After Matt, a user, enters his username and password at the login screen of a web enabled portal, the following appears on his screen:
`Please only use letters and numbers on these fields’
Which of the following is this an example of?

A. Proper error handling
B. Proper input validation
C. Improper input validation
D. Improper error handling

Answer: B

Explanation:
Input validation is an aspect of secure coding and is intended to mitigate against possible user input attacks, such as buffer overflows and fuzzing. Input validation checks every user input submitted to the application before processing that input. The check could be a length, a character type, a language type, or a domain.
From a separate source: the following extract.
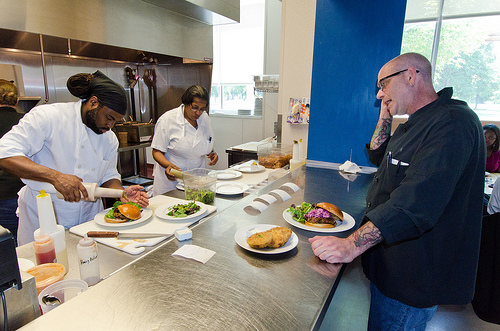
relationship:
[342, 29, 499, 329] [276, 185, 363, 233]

CompTIA Security+ Question I-21

Which of the following techniques can be used to prevent the disclosure of system information resulting from arbitrary inputs when implemented properly?

A. Fuzzing
B. Patch management
C. Error handling
D. Strong passwords

Answer: C

Explanation:
Exception handling is an aspect of secure coding. When errors occur, the system should revert back to a secure state. This must be coded into the system by the programmer, and should capture errors and exceptions so that they could be handled by the application.

CompTIA Security+ Question C-88

A program displays:
ERROR: this program has caught an exception and will now terminate.
Which of the following is MOST likely accomplished by the program’s behavior?

A. Operating system’s integrity is maintained
B. Program’s availability is maintained
C. Operating system’s scalability is maintained
D. User’s confidentiality is maintained

Answer: A

Explanation:
The purpose of error handling is to maintain the security and integrity of the system. Integrity is compromised when unauthorized modification occurs.